Maybe the „soprano flute“ is a equivalent to the German „große Flöte“ which means the standard flute, but is seldom used.
In my (German) experience the terminology is exact, sonetimes with several names for the same instrument. At least in the classical and jazz scene.
But people with a very limited background and experience use wrong names for the instruments which gives the impression that there is naming chaos. But this chaos is produced by peoples use of names, not by definition.
The soprano recorder is typically taught in German elementary school as a first instrument (relatively cheap and easy to understand). All parents know this kind of instrument as „Flöte“ (flute) whereas it should be named correctly as „Blockflöte“ (recorder).
The naming of the size and basic pitch differs in some points from the flute and recorder family too. This can mix up people with partial knowledge and again generates more chaos.
Naming and existence/use of instrument sizes often also depends on the kind of ensemble. AFAIK the Eb flute and clarinet is used in military and marching bands only.
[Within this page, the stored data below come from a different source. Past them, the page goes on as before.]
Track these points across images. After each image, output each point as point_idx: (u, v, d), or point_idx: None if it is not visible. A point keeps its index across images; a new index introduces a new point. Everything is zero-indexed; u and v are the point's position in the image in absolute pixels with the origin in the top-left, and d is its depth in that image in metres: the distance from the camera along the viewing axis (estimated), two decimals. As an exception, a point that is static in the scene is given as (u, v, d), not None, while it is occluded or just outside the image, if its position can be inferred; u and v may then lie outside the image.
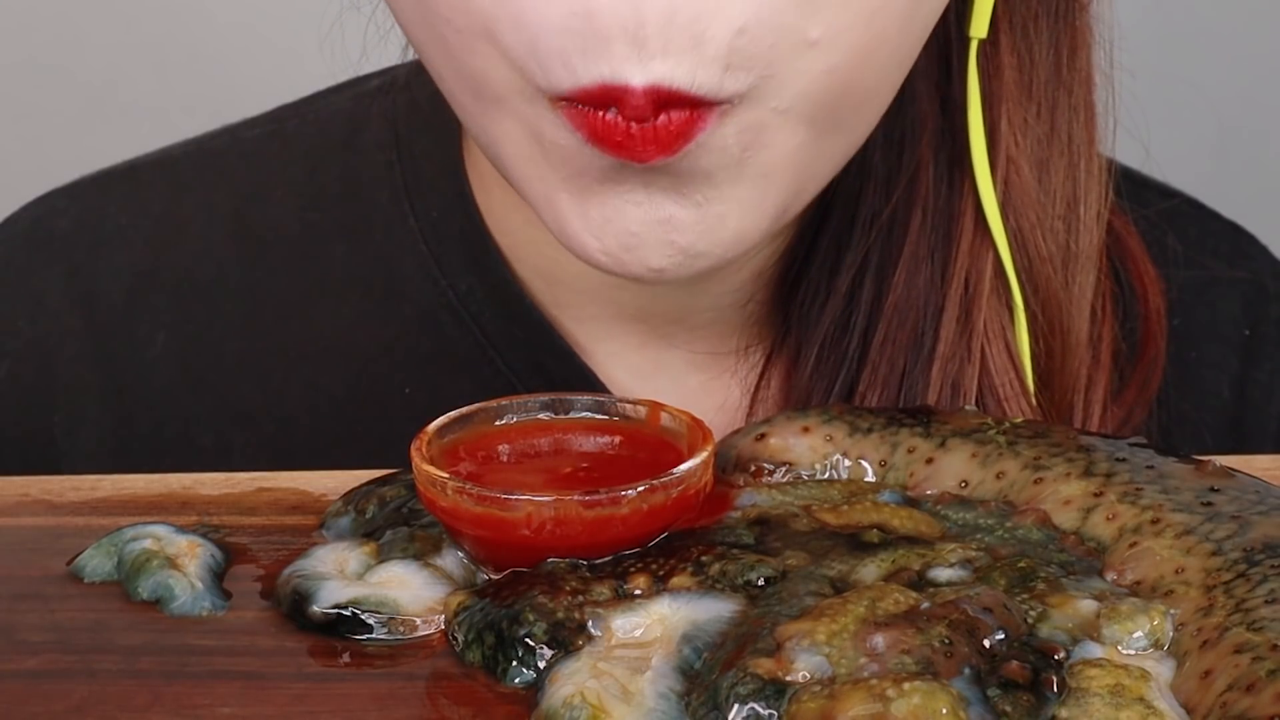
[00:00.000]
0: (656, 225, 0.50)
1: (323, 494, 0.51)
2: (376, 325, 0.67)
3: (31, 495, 0.51)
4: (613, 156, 0.48)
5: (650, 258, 0.51)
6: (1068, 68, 0.62)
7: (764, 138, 0.49)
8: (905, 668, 0.37)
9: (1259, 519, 0.42)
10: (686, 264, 0.51)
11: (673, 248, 0.50)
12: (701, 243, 0.51)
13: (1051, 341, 0.62)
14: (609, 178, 0.50)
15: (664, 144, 0.47)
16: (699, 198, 0.50)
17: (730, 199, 0.50)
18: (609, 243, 0.51)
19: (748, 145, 0.49)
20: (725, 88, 0.47)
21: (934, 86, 0.62)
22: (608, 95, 0.47)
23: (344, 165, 0.70)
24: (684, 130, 0.47)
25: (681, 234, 0.50)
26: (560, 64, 0.47)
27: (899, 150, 0.62)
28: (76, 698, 0.41)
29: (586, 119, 0.48)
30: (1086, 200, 0.63)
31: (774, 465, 0.49)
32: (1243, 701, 0.36)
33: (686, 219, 0.50)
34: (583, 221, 0.51)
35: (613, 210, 0.50)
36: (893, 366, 0.61)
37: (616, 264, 0.51)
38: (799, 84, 0.48)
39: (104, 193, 0.72)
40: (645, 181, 0.49)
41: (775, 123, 0.49)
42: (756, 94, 0.48)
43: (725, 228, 0.51)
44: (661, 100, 0.47)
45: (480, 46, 0.49)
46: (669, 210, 0.50)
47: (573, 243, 0.52)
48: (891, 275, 0.62)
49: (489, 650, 0.41)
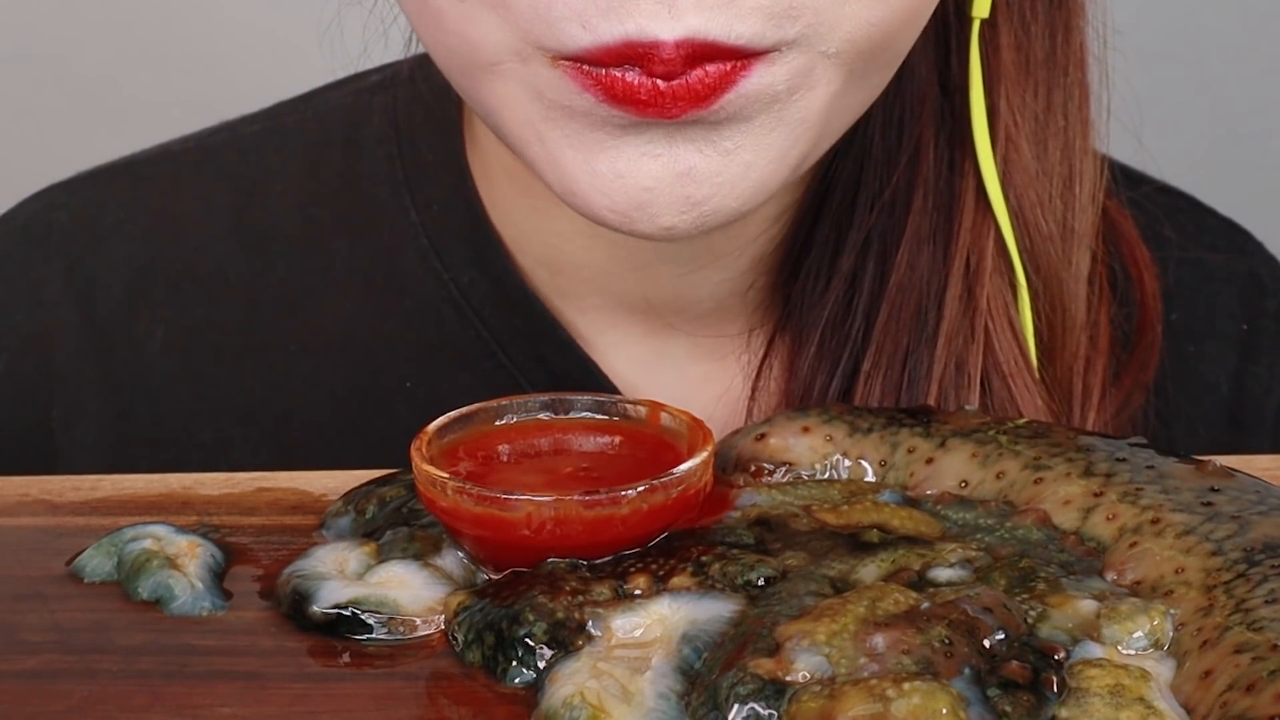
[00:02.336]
0: (674, 179, 0.49)
1: (323, 494, 0.51)
2: (377, 319, 0.67)
3: (31, 495, 0.51)
4: (635, 116, 0.47)
5: (662, 215, 0.49)
6: (1063, 48, 0.62)
7: (811, 80, 0.49)
8: (905, 668, 0.37)
9: (1259, 519, 0.42)
10: (700, 221, 0.50)
11: (687, 202, 0.49)
12: (719, 195, 0.49)
13: (1053, 318, 0.63)
14: (626, 131, 0.48)
15: (699, 97, 0.46)
16: (727, 144, 0.49)
17: (761, 146, 0.49)
18: (619, 199, 0.49)
19: (796, 88, 0.48)
20: (768, 37, 0.46)
21: (933, 67, 0.62)
22: (630, 52, 0.46)
23: (344, 160, 0.70)
24: (722, 82, 0.46)
25: (700, 186, 0.49)
26: (577, 24, 0.46)
27: (898, 131, 0.62)
28: (76, 698, 0.41)
29: (599, 80, 0.47)
30: (1082, 179, 0.63)
31: (774, 465, 0.49)
32: (1243, 701, 0.36)
33: (708, 169, 0.49)
34: (590, 178, 0.49)
35: (626, 164, 0.49)
36: (896, 346, 0.61)
37: (625, 222, 0.50)
38: (846, 28, 0.48)
39: (103, 187, 0.72)
40: (669, 132, 0.48)
41: (822, 66, 0.49)
42: (808, 39, 0.47)
43: (747, 178, 0.49)
44: (695, 54, 0.46)
45: (481, 15, 0.48)
46: (690, 161, 0.48)
47: (578, 201, 0.50)
48: (894, 255, 0.62)
49: (489, 650, 0.41)
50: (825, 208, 0.63)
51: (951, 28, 0.61)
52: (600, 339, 0.66)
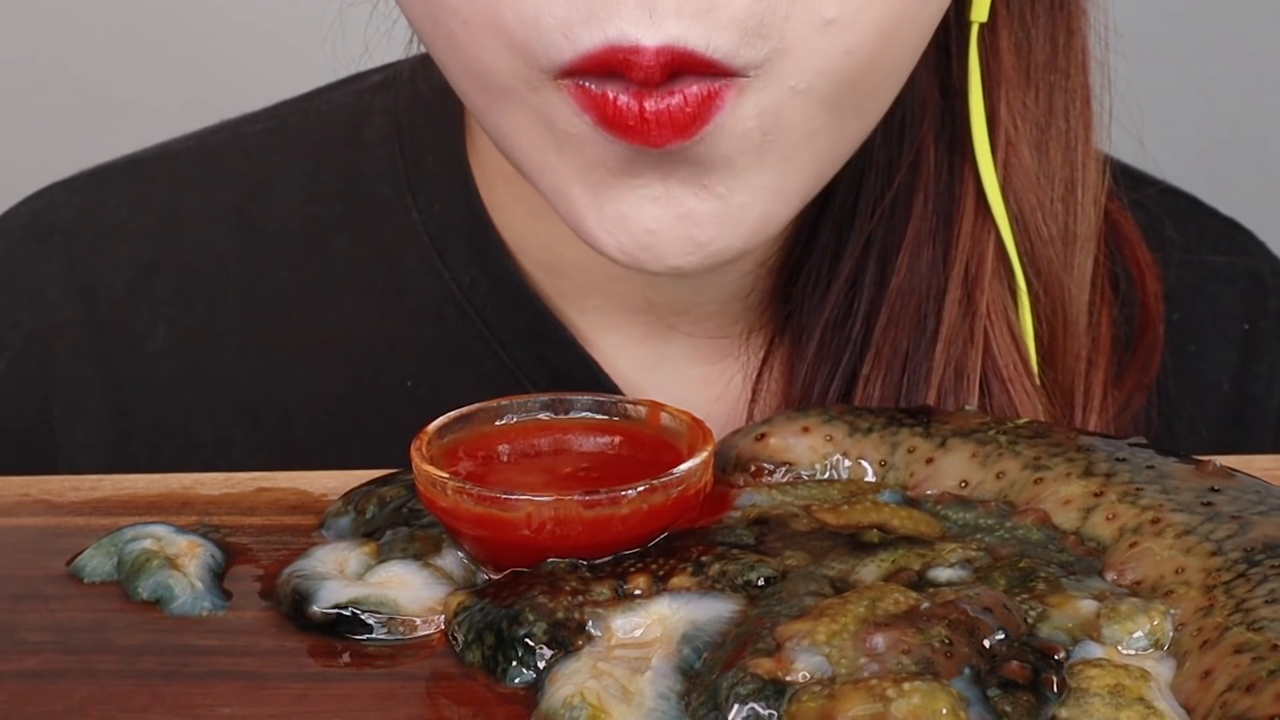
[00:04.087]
0: (675, 222, 0.50)
1: (323, 494, 0.51)
2: (379, 318, 0.67)
3: (31, 495, 0.51)
4: (625, 142, 0.47)
5: (668, 255, 0.50)
6: (1063, 53, 0.62)
7: (784, 119, 0.49)
8: (905, 668, 0.37)
9: (1259, 519, 0.42)
10: (706, 260, 0.51)
11: (692, 244, 0.50)
12: (723, 237, 0.50)
13: (1054, 322, 0.63)
14: (624, 170, 0.49)
15: (680, 126, 0.47)
16: (721, 189, 0.49)
17: (753, 187, 0.50)
18: (625, 240, 0.50)
19: (768, 128, 0.49)
20: (741, 55, 0.46)
21: (933, 71, 0.62)
22: (613, 57, 0.46)
23: (346, 159, 0.70)
24: (700, 111, 0.47)
25: (702, 229, 0.50)
26: (561, 34, 0.46)
27: (899, 136, 0.62)
28: (76, 698, 0.41)
29: (595, 100, 0.47)
30: (1084, 184, 0.63)
31: (774, 465, 0.49)
32: (1243, 701, 0.36)
33: (707, 213, 0.49)
34: (598, 218, 0.50)
35: (629, 207, 0.50)
36: (896, 350, 0.61)
37: (633, 261, 0.51)
38: (816, 63, 0.48)
39: (104, 186, 0.72)
40: (662, 174, 0.49)
41: (794, 103, 0.49)
42: (773, 70, 0.47)
43: (747, 219, 0.50)
44: (675, 64, 0.46)
45: (487, 39, 0.48)
46: (688, 205, 0.49)
47: (588, 239, 0.51)
48: (894, 259, 0.62)
49: (489, 650, 0.41)
50: (826, 212, 0.63)
51: (951, 32, 0.61)
52: (601, 340, 0.66)
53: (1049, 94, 0.62)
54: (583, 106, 0.48)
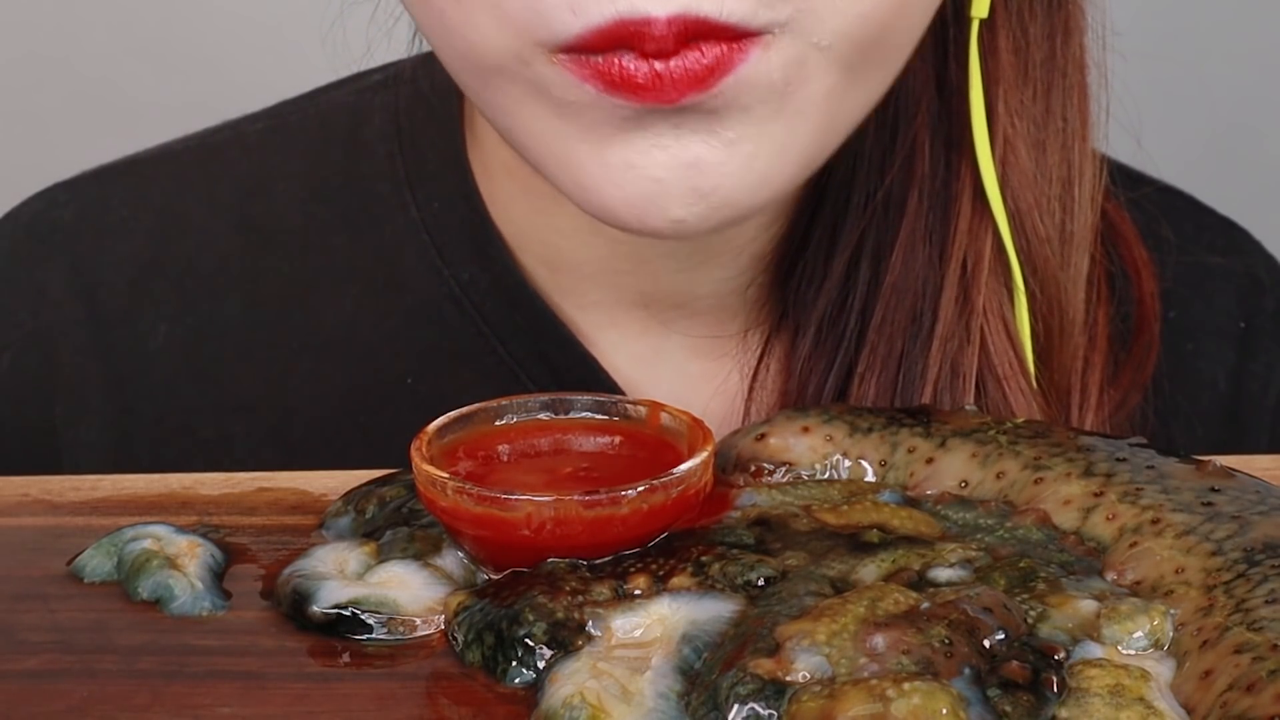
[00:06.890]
0: (682, 170, 0.49)
1: (323, 494, 0.51)
2: (378, 316, 0.68)
3: (31, 495, 0.51)
4: (635, 104, 0.47)
5: (672, 207, 0.49)
6: (1062, 51, 0.62)
7: (805, 72, 0.49)
8: (905, 668, 0.37)
9: (1259, 519, 0.42)
10: (709, 214, 0.50)
11: (695, 194, 0.49)
12: (726, 185, 0.50)
13: (1050, 321, 0.63)
14: (634, 125, 0.49)
15: (695, 79, 0.46)
16: (731, 134, 0.49)
17: (763, 136, 0.49)
18: (630, 191, 0.49)
19: (791, 79, 0.48)
20: (760, 16, 0.46)
21: (929, 68, 0.62)
22: (622, 32, 0.46)
23: (346, 157, 0.70)
24: (719, 64, 0.46)
25: (706, 177, 0.49)
26: (567, 10, 0.46)
27: (892, 131, 0.62)
28: (76, 698, 0.41)
29: (597, 69, 0.47)
30: (1081, 182, 0.63)
31: (774, 465, 0.49)
32: (1243, 701, 0.36)
33: (714, 159, 0.49)
34: (603, 170, 0.50)
35: (636, 153, 0.49)
36: (891, 347, 0.62)
37: (638, 215, 0.50)
38: (838, 23, 0.48)
39: (106, 186, 0.72)
40: (674, 123, 0.48)
41: (816, 59, 0.49)
42: (798, 26, 0.47)
43: (752, 170, 0.50)
44: (688, 32, 0.45)
45: (480, 17, 0.48)
46: (696, 151, 0.49)
47: (589, 195, 0.50)
48: (889, 256, 0.62)
49: (489, 650, 0.41)
50: (821, 207, 0.63)
51: (950, 29, 0.61)
52: (600, 336, 0.66)
53: (1046, 93, 0.62)
54: (581, 78, 0.47)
Sorry if I‘m not that familiar with alternate English names for flute, but in Germany if I hear the name flute from an amateur player, in almost all cases this means (soprano) recorder (sounding an octave above the orchestral flute).
So I always have to ask if they mean (traversal) flute („(Quer-)Flöte“) or recorder („Blockflöte“).
And often enough they simply don‘t understand the question or the difference …
OK, so let's run this pop fly out (sorry, you'll have to look it up).
For clarinet, flute, and saxophone the term "soprano" applies to the instrument where six fingers down gives a D just above middle C on the piano, or in the case of the Bb instruments, it gives middle C. However, most people refer to the common flute as "flute", "concert flute", or "C flute".
For all three of these families, "Alto" means a fourth or fifth below that: alto clarinet in Eb, alto sax in Eb, alto flute in G.
Unfortunately, after that it all goes to hell. An octave below the soprano voice is called "tenor" for saxophones and "bass" for flute and clarinet. An octave and a half below the soprano is called "baritone" for saxophone; "contra-alto_ for clarinet, and the flute makers can't agree on what to call it. Then two octaves below the soprano is "bass" on saxophone, "contrabass" for clarinet and flute. There's a rare contrabass saxophone, two and a half octaves below the soprano. I don't think flute or clarinet has anything in this position, but I'm not sure.
OK, let's go upward. On sax you have the sopranino a fourth above the soprano. Flute has the rare Eb which is ALSO called "soprano" at times, even though it's almost an octave above the alto flute, and there's the even more vanishingly rare G flute called "treble" (well, hell, everything above middle C on the piano is "treble", so what does THAT mean?); clarinet has the Eb clarinet which everyone just calls "Eb" but could be called "sopranino". Well, that's the top of the normal sax and clarinet families, but we have the flute an octave above the soprano flute, which is called the piccolo ("little") but could, I guess, be called the "sopranissimo" flute. If we followed saxophone terminology, the Eb and G flutes might be called sopranino flutes by analogy with the sopranino saxophone.
As far as I know all these names are the same in German (you may correct me on this), so the statement that "in German the terminology is exact" I suspect is not really accurate. I do know that Theobald Boehm called the flute in G the "bass flute" where we today call it the "alto flute".
It's true that in the US the Eb clarinet is largely a concert band instrument but it IS considered a standard orchestral instrument, just not one that's used very much. Kind of like English horn, heckelphone, or celesta. It's my understanding that the Eb flute may have been made to allow flute players to play Eb clarinet parts when there wasn't an Eb clarinet player competent to cover them - but the tone is quite different. Honestly there's not much use for the Eb flute which is why they're not made any more (except for one maker that makes a tiny number of INCREDIBLY EXPENSIVE Eb flutes). I"m unaware of any use for or makers of G flutes, but it'd be pretty handy for some of that Cuban charanga music where ordinary C flute players have to spend all their time wiggling around in the third octave (and up into the fourth!!)
No one in the US calls a recorder a "flute" any more. I'd guess that's because when the instruments started coming over the Atlantic the transverse flute was already well established in European music, whereas of course Europeans were there and playing "recorders" before there ever WAS a transverse flute, so to Europeans there are TWO basic "flutes" the block or fipple flute and the transverse.